___ Extrait de page ___

Les arguments pour refuser de valider la technique sont "bof", selon ce dernier qui s'exprime mardi dans les titres Sudpresse. Les motifs évoqués pour justifier cet arrêt brutal : ces tests avec les chiens n'offrent aucune plus-value, 10 % de la population a peur des chiens, les six chiens validés ont d'autres missions à effectuer (recherche d'explosifs, de personnes, de drogues, etc.), le temps pour former de nouveaux chiens à la recherche directe sur les patients humains est trop long ou encore le cadre juridique en Belgique est inexistant.

Des justifications qui passent mal. "Les gens qui ont fait ces tests étaient un peu déçus dans le sens où, depuis le 8 mars, le gouvernement nous tenait en haleine", explique Hugues Guyot.

C'est en mars que les résultats ont été transmis à l'OMS. Ils se révèlent similaires à ceux d'autres pays au niveau des performances des six chiens retenus. Ensuite, plus de nouvelles de la Task Force Testing du gouvernement fédéral.

___

Travail à faire -
(a) Répondez à ces questions d'après l'extrait sur les tests avec les chiens :
(i) Quelle part de la population a peur des chiens, selon les motifs évoqués ?
(ii) Depuis quelle date le gouvernement tenait-il les gens en haleine, d'après Hugues Guyot ?
(iii) À quelle organisation les résultats ont-ils été transmis en mars ?
(b) Poursuivez l'extrait sur les tests avec les chiens à la suite de sa dernière phrase.
Les données ne servent pas pour ce travail.

___ Données répertoriées ___

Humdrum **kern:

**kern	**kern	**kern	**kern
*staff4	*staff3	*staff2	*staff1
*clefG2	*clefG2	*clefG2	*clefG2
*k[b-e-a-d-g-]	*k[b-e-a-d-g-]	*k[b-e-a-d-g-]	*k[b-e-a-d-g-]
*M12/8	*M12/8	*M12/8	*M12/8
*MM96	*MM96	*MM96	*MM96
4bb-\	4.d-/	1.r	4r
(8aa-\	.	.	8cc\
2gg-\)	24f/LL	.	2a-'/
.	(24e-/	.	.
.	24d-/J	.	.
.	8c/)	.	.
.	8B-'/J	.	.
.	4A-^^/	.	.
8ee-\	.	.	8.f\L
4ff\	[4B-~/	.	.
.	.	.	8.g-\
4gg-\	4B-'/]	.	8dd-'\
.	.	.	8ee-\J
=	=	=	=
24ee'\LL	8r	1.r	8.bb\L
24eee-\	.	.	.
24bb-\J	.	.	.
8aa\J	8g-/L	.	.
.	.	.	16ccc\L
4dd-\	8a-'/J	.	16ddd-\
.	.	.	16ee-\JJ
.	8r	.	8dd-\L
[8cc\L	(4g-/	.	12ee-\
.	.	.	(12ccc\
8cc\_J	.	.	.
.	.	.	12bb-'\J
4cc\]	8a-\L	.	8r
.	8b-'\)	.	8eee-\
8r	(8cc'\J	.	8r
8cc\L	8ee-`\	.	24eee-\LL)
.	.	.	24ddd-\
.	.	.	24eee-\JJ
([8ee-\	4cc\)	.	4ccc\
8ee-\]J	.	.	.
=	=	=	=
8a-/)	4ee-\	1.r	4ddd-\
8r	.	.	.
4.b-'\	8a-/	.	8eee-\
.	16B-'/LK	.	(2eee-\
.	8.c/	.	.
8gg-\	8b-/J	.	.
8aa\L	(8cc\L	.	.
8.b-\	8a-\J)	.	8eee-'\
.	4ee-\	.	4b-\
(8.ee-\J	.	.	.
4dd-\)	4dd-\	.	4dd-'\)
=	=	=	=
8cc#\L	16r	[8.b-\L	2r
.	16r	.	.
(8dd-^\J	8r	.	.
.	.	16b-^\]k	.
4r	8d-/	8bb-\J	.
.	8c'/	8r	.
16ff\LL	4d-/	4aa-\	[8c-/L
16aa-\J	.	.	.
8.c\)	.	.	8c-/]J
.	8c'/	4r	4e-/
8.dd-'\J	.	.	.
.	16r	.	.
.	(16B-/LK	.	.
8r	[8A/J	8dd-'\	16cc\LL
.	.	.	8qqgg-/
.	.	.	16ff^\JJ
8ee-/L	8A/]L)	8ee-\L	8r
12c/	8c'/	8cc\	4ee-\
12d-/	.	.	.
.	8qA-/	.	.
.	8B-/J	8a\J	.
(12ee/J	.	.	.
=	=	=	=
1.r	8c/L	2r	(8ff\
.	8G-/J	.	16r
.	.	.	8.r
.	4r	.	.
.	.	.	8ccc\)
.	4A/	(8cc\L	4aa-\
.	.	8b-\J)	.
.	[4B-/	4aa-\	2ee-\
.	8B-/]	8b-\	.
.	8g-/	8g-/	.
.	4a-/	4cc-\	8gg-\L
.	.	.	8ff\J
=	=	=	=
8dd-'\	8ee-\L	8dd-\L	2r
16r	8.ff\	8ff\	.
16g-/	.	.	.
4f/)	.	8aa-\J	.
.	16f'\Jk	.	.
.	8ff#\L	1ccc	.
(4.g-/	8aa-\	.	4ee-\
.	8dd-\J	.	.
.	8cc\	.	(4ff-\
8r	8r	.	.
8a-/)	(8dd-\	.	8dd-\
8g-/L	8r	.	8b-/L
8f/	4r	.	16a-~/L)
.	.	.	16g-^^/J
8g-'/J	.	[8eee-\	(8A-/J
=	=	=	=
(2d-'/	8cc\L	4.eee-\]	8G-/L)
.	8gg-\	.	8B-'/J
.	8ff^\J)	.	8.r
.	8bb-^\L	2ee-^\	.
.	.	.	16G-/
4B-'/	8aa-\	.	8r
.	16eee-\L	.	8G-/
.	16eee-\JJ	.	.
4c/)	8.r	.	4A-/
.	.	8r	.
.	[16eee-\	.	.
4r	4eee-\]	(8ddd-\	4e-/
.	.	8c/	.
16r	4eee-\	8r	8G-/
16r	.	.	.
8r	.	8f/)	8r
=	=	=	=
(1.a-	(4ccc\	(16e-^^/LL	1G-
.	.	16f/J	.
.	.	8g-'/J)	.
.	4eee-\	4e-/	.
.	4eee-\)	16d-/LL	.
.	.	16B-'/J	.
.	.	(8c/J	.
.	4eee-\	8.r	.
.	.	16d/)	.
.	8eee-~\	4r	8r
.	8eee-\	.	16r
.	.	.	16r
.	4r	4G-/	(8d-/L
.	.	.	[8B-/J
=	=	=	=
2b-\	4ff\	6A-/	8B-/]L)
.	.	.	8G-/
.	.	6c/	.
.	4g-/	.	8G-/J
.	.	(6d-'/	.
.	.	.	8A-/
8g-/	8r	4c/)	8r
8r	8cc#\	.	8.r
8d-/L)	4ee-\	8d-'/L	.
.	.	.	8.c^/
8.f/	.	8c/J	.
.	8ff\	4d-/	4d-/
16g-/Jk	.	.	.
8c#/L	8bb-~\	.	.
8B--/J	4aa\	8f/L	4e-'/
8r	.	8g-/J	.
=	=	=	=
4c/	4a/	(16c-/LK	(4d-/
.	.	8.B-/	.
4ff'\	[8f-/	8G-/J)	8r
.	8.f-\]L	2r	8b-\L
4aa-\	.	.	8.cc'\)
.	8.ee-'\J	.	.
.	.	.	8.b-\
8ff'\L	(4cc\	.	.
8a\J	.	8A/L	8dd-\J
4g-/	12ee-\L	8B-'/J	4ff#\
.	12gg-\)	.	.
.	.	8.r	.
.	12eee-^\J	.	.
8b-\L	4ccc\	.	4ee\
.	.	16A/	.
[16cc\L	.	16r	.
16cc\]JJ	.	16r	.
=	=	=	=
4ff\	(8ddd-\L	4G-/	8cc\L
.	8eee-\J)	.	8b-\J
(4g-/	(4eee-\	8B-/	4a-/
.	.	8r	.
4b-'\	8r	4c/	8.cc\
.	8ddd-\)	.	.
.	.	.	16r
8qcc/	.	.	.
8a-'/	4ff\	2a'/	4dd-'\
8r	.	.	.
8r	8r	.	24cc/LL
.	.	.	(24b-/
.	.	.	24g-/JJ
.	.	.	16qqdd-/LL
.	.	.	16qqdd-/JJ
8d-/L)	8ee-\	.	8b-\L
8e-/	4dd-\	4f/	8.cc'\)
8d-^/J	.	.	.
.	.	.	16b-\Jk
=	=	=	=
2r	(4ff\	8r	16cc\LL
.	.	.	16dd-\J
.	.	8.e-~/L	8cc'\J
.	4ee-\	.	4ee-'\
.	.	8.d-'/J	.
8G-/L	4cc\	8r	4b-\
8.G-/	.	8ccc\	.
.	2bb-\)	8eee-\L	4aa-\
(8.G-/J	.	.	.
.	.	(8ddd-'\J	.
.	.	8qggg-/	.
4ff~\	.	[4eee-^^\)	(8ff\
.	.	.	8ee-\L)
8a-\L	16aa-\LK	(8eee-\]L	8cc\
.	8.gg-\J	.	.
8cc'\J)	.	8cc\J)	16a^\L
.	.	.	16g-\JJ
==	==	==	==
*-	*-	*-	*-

___

Corrigé de l'exercice -
(a)
(i) 10 % de la population.
(ii) Depuis le 8 mars.
(iii) À l'OMS.

(b)
"Nous avons fait notre propre enquête sur des personnes. Effectivement, 10 % de la population a un peu peur des chiens. Mais ça ne veut pas dire que 10 % a réellement peur, ça veut dire que 2 à 3 % a vraiment peur, les autres, ils étaient juste un peu effrayés".

Un argument qui, dans sa méthodologie s'oppose au souhait du gouvernement fédéral qui envisageait le chien reniflant directement les personnes. Or, ce n'était pas le cas ici. "Nous, nous prenions des échantillons de sueur que nous donnions au chien par la suite, c'est-à-dire qu'il n'y a pas de contact direct entre le chien et la personne. Comme cela se fait dans d'autres pays. Le gouvernement nous a demandé plusieurs fois s'il n'y avait pas moyen de faire directement du testing sur les gens, un peu comme les chiens qui reniflent la drogue sur les gens. Or, c'est plus dangereux pour le maître-chien et le chien d'être en contact directement avec les gens qui sont infectés et peuvent alors refiler le Covid à quelqu'un. Et d'autre part, le fait de sniffer directement les personnes, ça nécessite un entraînement plus long, plus lourd et différent".

"Après, ils nous ont dit que nous ne serions jamais prêts pour les événements de cet été", poursuit le scientifique. "Mais si on nous annonce les choses au mois de juin, alors qu'on sait qu'il faut au moins deux mois pour dresser les chiens, c'est sûr que c'est trop tard. Si leur décision avait été prise au mois de mars, là, nous étions prêts".